Even some of the candidates regarded as centrists show few signs of being willing to unite, despite the behind-the-scenes urging of U.S. diplomats. The elections are set for Nov. 29, but there is some doubt that they will take place as scheduled.

There also is a looming question of whether all the candidates -- there are several dozen at this stage -- will be able to get the necessary permission to run. Under the provisions of the new constitution, each candidate must prove he is free of taint from association with the Duvaliers. If he served under the Duvaliers, a candidate must produce a seal of approval from the government's Public Accountant showing that he did not misappropriate any public funds while in office.

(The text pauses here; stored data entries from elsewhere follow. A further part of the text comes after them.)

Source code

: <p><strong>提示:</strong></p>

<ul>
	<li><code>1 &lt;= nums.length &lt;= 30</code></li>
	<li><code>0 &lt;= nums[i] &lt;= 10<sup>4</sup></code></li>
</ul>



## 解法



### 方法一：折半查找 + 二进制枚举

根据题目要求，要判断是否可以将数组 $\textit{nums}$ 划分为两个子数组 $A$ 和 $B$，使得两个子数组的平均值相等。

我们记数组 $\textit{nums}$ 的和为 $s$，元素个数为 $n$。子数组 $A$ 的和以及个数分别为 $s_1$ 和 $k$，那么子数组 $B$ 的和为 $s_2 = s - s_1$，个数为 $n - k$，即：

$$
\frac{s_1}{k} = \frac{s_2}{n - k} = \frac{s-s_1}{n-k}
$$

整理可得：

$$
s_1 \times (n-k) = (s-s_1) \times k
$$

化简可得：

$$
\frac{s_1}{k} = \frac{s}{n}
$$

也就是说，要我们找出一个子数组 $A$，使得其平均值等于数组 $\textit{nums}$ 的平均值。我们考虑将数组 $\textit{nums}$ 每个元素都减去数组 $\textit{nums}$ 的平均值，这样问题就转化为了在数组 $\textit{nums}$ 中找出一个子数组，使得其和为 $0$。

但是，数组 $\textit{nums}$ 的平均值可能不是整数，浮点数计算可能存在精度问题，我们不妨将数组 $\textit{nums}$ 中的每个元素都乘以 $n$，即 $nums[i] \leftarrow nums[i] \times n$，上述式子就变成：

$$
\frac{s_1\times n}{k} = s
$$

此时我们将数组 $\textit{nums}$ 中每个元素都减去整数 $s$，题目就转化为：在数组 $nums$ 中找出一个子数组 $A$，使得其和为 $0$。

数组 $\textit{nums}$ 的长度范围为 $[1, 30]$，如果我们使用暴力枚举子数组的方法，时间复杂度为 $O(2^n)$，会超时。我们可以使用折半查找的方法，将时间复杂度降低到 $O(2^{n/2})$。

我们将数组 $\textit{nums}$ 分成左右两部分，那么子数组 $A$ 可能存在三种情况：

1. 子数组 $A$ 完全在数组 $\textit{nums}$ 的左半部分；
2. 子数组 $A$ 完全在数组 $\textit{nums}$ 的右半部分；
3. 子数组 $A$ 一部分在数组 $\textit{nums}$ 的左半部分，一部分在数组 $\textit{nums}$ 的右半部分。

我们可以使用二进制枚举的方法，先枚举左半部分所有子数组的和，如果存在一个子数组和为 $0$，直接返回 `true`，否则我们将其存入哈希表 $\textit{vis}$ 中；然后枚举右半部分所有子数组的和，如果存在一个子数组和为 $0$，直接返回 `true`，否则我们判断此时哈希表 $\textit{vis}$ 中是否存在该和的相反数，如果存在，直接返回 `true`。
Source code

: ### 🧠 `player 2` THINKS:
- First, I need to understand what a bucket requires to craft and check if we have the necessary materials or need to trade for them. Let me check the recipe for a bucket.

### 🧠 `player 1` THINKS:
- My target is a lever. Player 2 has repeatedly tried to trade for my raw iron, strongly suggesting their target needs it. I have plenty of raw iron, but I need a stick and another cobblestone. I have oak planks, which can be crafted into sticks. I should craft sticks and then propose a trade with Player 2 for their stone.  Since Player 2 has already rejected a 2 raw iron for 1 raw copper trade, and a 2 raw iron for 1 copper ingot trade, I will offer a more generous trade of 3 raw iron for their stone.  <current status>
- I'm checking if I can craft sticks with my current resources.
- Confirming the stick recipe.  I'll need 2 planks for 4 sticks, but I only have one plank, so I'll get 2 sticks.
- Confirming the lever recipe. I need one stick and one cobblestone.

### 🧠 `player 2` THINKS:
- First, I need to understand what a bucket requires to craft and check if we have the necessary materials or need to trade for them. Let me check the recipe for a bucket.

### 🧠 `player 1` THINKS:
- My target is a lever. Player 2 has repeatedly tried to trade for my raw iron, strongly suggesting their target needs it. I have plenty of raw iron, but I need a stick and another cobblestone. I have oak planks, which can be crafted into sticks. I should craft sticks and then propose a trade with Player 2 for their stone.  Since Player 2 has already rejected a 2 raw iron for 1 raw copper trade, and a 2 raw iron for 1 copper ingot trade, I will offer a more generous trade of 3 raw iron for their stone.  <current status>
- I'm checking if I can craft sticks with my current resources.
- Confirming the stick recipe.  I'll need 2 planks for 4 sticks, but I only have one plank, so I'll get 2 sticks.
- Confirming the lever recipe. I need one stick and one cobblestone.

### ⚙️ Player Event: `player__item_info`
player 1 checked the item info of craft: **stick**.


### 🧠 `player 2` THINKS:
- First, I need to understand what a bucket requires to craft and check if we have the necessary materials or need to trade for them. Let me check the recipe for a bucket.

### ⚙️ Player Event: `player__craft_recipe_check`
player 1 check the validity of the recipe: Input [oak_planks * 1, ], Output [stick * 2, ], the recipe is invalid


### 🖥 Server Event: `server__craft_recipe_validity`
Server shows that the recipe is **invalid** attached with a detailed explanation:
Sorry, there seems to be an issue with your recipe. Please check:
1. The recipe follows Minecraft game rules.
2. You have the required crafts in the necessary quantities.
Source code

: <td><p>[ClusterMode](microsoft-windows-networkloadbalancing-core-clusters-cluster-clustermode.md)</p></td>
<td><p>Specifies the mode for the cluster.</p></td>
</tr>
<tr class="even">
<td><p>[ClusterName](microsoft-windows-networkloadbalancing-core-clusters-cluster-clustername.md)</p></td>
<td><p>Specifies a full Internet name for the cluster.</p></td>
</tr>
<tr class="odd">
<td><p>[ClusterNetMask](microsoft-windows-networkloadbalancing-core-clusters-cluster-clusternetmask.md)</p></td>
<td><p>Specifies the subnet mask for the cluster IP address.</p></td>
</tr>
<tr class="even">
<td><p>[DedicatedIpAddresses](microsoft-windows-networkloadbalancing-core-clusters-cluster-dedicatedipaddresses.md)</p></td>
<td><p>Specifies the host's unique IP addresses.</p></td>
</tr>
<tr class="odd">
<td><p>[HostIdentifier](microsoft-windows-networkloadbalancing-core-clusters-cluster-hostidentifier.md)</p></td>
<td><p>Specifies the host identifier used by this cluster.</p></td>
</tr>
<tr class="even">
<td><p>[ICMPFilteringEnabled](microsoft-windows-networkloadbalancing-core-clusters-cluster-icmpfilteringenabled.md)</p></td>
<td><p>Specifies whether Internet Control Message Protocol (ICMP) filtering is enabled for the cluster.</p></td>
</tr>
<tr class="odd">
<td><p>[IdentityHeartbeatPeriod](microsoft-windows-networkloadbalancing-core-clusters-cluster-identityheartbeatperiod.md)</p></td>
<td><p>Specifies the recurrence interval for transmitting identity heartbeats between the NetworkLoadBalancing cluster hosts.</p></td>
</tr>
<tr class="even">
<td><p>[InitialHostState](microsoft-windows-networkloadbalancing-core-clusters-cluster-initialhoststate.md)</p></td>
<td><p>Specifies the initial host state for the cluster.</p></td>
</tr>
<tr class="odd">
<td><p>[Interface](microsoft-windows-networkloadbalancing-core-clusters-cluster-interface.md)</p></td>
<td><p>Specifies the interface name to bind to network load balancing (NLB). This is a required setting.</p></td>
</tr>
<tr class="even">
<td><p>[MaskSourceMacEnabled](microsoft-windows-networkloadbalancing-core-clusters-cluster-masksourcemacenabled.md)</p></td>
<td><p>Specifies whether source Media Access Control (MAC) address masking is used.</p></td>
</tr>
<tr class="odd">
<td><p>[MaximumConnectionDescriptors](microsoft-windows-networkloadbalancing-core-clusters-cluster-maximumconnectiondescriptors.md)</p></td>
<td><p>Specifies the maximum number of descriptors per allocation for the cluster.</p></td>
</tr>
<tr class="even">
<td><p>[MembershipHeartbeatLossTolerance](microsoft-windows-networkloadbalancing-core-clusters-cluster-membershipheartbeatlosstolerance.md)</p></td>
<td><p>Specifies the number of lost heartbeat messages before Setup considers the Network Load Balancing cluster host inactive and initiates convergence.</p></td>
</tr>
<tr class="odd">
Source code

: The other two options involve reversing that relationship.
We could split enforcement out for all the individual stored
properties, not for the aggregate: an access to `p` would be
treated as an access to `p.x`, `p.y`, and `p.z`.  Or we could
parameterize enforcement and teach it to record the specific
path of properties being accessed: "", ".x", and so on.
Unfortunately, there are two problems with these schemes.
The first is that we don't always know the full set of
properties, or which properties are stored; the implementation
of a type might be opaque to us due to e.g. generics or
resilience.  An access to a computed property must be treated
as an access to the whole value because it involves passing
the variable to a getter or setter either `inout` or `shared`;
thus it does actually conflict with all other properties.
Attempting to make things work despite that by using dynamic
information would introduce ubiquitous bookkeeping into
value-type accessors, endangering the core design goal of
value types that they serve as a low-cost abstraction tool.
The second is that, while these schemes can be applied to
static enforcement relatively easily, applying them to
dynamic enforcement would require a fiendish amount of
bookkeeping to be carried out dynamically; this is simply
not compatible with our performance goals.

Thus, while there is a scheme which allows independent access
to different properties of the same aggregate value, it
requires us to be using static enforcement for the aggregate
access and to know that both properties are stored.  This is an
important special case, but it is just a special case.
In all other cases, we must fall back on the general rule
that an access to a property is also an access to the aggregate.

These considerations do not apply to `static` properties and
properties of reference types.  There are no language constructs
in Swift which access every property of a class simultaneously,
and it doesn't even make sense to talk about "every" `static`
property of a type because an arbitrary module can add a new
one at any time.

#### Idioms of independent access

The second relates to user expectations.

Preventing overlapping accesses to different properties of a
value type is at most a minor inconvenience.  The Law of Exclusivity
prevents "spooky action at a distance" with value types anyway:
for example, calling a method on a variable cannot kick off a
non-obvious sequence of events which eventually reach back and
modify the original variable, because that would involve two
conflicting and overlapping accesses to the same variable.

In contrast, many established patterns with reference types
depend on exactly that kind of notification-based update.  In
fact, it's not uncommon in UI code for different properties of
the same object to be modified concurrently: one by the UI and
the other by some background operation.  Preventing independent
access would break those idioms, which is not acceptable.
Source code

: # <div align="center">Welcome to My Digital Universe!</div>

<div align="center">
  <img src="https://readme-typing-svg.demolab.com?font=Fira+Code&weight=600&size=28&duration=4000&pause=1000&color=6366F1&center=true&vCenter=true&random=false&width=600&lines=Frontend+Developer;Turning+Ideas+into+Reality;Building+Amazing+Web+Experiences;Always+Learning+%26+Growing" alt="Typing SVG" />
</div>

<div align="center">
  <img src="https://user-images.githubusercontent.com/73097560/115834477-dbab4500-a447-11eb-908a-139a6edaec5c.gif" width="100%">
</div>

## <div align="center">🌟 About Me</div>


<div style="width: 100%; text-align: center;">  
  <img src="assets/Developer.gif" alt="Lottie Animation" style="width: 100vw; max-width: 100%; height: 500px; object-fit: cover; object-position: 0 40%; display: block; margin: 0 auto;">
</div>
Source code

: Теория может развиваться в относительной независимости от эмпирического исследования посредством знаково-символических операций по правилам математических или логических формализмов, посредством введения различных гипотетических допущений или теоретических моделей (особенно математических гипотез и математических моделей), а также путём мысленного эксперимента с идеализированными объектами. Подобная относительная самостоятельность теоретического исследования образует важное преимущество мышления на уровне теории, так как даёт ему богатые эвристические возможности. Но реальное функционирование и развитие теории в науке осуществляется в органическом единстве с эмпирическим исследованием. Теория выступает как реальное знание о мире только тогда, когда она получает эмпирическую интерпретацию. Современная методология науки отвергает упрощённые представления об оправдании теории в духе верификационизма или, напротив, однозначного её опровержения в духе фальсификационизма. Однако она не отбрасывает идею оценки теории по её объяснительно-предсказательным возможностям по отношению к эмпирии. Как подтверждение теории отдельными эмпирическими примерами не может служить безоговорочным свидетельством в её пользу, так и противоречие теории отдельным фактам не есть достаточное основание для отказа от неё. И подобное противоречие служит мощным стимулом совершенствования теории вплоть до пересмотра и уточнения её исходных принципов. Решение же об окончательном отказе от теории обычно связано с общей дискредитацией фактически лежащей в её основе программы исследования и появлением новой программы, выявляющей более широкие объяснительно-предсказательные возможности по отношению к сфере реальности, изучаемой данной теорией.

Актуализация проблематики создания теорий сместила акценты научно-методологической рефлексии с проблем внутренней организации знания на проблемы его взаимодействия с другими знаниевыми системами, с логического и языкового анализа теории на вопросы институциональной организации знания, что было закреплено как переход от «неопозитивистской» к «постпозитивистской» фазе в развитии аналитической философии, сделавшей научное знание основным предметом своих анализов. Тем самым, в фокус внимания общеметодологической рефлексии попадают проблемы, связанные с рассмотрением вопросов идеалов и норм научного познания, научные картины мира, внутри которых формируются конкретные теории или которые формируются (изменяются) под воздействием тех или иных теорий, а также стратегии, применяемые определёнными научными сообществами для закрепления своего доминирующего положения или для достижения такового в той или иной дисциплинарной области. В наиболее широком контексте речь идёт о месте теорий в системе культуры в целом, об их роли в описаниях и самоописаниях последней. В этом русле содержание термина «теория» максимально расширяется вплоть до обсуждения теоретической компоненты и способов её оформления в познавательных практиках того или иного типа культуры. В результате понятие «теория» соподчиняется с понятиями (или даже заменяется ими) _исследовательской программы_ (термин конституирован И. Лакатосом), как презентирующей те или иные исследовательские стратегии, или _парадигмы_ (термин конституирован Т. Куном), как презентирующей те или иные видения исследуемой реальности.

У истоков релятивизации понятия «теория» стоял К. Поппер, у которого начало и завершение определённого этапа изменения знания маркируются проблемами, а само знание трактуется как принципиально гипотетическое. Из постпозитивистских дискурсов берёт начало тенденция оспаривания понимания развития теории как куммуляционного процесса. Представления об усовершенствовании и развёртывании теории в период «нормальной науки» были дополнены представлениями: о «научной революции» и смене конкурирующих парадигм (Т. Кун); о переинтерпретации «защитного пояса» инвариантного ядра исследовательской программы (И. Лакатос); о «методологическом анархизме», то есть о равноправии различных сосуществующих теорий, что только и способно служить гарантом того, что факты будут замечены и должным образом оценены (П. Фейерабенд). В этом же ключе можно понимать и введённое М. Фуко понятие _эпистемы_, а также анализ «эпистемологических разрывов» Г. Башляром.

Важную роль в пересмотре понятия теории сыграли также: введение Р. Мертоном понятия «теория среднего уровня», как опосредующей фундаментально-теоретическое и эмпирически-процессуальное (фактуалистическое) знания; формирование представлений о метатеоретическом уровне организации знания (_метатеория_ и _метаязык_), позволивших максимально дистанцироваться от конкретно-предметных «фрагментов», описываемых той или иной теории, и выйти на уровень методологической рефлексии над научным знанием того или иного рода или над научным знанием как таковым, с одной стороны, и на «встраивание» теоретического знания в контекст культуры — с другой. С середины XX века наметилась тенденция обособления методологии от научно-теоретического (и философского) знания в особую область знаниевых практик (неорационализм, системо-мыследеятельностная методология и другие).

That requirement may be an obstacle to several candidates, including respected leaders such as Marc L. Bazin, a former World Bank economist dubbed "Mr. Clean" for his five months of corruption-bashing as finance minister for Jean-Claude Duvalier. No one is quite sure, if only because no one has witnessed a clean election in Haiti in more than a generation.

"The general attitude of the population is not in favor of the candidates," said Dr. Louis Roy, who helped draft the new constitution, which was approved by voters in March. "After 30 years of the Duvaliers, all institutions, to survive, had to bow to the regime: judges, the Army, everyone. Now no one knows how to proceed, and the result is there's not much confidence in these institutions."